__SOURCE__.
::::

# Best way to clear brush



## Mr. Burns (Apr 7, 2013)

Hey Folks, 

new to the forum - looks interesting though! I'm a newby to farming and homesteading...

I have about 14 acres, with about 4 acres that was used for row crops in the 70s or 80s. since then, it was abandoned and mother nature took over. It's mostly brush like honeysuckle, wild rose, etc, and some yellow pine, maybe 20 feet tall. 

I want to turn it into pasture land and maybe put a beef steer or 2 on it some day. 

What's the best way to clear this kind of heavy brush? I talked to a guy who wanted $1500 and acre to use a bulldozer to clear it. Is that how it's done? Then burn a huge brush pile?

Thanks


----------



## Studhauler (Jul 30, 2011)

If it was mine I would rent a skid-steer with a brush hog and do it myself. Cut the pines with a chainsaw and put the stump with a truck or the rented skid-steer.


----------



## rambler (Jan 20, 2004)

Mr Burns wants to know how to clear brush.....

I hope you don't mind my little grin.  welcome to the forum.

Clearing land is about time vs money.

If you want it to grow a crop soon, and totally clear of stumps right now, then that is a good way to do it, tho spendy.

If you want to take 5 years to get an ok pasture with a few stumps left to rot away, you can do it much cheaper. But will take some labor, and much more time on your part.

You can pull little shrubs, chainsaw trees, and so on.

You can spray small stuff. And brush hog it. 

Hogs or goats can mob graze out thickets, if you are willing to work with trying to keep those critters fenced in.

Anyhow once you get the tall stuff short, then you want to keep it from growing. Spray, constant grazing, fire, clipping - eventually the tree/ shrub will give up, and the roots will die. In a couple years they rot out, and the big ones you can plant and pasture around as they continue to rot away over the years, or you can use a backhoe to dig out the remaining ones cheaper than the dozer.

Many ways to tackle this, just a few ideas.

What is more important, cheaper, or done quickly?

Paul


----------



## Appalachia (Jul 11, 2012)

Find yourself a local operator for a mulching grinder.

[ame]http://www.youtube.com/watch?v=hSAz9QzgPZI[/ame]
[ame]http://www.youtube.com/watch?v=C1AUW1Ze2AE[/ame]


----------



## Mr. Burns (Apr 7, 2013)

Rambler - yea, I know it's a simple question, but there are a lot of ways to skin a cat. I have cleared just about 1 acre, using NOTHING but a Stihl Chainsaw and a mattock. Then I rented a stump grinder (Toro Dingo). On 3 separate occasions I rented a chipper (Vermeer tow behind) and chipped up massive brush piles I created. How long did it take to get that acre - 8 years. No ----. And I'm not quite done. But I work full time, and can only do this on the weekends. 

So...I won't live long enough at this rate to clear that last 4..:yuck:.I need to trade manual labor for some machine labor. My main concern was preserving the top soil. My neighbor cleared some land with a blade on his Kubota, but he scaped away a lot of topsoil.

::::

__PROVIDED MATERIAL__.
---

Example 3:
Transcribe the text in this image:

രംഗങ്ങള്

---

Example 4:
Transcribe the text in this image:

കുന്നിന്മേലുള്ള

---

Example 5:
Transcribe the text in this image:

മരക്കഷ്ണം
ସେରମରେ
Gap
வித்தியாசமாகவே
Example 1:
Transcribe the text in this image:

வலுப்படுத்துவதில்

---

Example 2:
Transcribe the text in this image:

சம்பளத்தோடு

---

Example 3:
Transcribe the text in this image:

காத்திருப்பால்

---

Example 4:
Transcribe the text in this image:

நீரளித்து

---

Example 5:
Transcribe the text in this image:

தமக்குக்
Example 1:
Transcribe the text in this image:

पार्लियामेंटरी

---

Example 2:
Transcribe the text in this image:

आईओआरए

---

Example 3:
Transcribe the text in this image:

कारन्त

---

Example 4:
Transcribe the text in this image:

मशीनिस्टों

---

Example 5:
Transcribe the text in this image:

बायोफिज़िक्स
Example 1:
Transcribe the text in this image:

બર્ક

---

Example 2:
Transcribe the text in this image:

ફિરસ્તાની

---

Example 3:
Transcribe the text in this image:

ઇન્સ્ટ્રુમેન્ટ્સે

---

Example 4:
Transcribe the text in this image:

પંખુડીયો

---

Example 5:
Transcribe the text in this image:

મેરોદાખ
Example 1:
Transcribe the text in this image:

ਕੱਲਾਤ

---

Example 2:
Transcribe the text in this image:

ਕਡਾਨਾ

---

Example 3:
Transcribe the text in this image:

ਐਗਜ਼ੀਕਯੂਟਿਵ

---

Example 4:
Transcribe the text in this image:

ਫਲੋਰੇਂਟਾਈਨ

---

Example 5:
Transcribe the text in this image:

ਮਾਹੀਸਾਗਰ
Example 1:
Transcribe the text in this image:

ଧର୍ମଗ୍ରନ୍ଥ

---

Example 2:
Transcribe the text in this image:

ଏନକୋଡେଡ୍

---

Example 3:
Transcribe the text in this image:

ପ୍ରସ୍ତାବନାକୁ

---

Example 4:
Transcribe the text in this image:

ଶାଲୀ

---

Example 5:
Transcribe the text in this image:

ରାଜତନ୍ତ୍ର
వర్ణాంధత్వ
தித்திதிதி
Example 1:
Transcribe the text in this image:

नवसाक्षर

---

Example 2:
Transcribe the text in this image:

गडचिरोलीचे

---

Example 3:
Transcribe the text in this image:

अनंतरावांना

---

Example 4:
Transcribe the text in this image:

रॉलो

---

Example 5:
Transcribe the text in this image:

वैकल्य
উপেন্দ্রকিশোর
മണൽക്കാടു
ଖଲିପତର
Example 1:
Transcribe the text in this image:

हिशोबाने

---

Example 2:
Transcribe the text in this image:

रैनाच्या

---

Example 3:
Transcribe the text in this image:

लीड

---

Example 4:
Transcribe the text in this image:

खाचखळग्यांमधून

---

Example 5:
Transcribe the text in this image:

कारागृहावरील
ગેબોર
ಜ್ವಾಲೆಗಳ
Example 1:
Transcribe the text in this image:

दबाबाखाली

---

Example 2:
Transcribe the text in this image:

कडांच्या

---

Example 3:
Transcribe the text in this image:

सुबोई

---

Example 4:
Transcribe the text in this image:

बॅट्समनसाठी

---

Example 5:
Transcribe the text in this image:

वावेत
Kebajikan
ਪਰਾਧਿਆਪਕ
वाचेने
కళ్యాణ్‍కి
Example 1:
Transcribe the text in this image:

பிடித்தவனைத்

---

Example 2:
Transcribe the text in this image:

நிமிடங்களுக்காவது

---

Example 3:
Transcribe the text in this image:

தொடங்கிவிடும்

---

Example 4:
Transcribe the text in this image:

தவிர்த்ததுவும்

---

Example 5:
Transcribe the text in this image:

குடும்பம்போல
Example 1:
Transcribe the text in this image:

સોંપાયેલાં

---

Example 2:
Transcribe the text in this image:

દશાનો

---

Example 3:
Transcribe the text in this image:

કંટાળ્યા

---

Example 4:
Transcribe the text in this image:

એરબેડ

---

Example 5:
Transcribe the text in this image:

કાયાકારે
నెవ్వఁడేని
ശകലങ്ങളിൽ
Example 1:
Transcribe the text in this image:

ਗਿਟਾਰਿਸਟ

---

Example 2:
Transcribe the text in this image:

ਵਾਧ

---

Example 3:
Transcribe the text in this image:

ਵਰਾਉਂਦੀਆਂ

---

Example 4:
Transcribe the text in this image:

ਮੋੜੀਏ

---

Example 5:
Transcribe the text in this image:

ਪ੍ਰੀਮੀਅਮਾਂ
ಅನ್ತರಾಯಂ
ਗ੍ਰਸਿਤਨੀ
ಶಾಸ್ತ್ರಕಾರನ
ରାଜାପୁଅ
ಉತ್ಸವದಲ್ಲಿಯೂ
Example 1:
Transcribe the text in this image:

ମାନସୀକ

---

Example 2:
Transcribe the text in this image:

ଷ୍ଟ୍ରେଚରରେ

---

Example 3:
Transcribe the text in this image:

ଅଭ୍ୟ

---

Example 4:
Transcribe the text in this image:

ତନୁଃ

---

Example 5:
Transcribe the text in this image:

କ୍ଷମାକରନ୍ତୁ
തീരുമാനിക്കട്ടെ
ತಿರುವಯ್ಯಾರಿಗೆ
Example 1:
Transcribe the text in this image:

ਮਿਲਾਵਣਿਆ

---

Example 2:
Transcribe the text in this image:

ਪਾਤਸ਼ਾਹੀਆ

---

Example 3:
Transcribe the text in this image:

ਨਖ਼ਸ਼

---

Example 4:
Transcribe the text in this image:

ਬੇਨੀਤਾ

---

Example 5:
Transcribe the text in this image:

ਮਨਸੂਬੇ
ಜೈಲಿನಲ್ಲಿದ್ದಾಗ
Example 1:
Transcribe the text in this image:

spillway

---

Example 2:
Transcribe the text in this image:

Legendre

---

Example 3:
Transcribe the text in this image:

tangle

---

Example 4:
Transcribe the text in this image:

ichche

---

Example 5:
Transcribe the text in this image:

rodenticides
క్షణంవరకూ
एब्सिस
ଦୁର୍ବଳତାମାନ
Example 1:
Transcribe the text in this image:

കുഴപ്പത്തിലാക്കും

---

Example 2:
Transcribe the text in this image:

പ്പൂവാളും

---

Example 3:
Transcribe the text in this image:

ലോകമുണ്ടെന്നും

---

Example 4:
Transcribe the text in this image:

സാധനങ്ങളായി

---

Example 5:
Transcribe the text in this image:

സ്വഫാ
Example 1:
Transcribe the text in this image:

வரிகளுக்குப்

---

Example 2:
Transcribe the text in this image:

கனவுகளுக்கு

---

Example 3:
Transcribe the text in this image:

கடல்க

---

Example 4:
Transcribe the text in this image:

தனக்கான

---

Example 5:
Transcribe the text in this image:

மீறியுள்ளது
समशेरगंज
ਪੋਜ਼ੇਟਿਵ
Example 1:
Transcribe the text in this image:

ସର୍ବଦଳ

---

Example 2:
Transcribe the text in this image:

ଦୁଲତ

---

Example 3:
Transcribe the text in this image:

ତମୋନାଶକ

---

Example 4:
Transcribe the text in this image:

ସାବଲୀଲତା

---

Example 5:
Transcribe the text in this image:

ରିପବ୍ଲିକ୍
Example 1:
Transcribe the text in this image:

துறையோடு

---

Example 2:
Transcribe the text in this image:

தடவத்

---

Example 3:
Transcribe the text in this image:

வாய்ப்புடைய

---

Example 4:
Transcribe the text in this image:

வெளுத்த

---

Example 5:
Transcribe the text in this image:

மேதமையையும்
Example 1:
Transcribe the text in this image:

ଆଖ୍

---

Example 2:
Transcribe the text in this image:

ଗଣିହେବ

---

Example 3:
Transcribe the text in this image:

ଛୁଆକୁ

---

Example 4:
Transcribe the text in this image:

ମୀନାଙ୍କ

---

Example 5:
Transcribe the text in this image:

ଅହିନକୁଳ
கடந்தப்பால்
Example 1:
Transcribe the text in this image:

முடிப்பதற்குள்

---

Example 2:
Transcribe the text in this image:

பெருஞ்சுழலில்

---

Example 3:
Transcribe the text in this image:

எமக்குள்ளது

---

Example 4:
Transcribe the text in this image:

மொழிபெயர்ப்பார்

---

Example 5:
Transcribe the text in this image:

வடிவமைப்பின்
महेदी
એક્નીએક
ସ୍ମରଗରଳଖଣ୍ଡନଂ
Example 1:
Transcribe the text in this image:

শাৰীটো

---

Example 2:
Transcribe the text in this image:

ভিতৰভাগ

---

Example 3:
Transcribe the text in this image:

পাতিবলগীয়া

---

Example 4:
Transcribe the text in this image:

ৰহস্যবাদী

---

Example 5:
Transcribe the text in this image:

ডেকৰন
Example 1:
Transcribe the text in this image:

::::

__WHAT THIS TASK INVOLVES__. Please continue the forum thread about clearing brush for pasture from the point where it ends.

__RESULT OF THE EXERCISE__.
That mulching grinder looks like the way to go - but I'm sure its pricey. 1500 an acre is a lot to spend.

One thing I learned the hard way - a house out in the woods on 14 acres is NOT a homestead. It's a house out in the woods.


----------



## haypoint (Oct 4, 2006)

Reminds me of the contractor that had business cards that read, " done cheap, done fast, done right. Pick two".

I'd take it down with a tractor mounted 6 foot wide brush hog. Then when the new shoots appear, I'd spray everything with roundup and 2,4D. If you have a long season, I'd spray what got missed.


----------



## rambler (Jan 20, 2004)

My smile is that its common to burn away brush piles, and your name... Burns.

It just struck me with a chuckle, no harm meant.

You choose good tools, I have 2 of those chainsaws.

You are right in that a dozer can really mess up the ground for a spell.

Chainsaw on the big trees, and a heavy duty brush hog on the stuff 4 inches across and smaller, followed up by a good spraying will give you the best pasture land the quickest with the lowest cost. And won't even touch the soil.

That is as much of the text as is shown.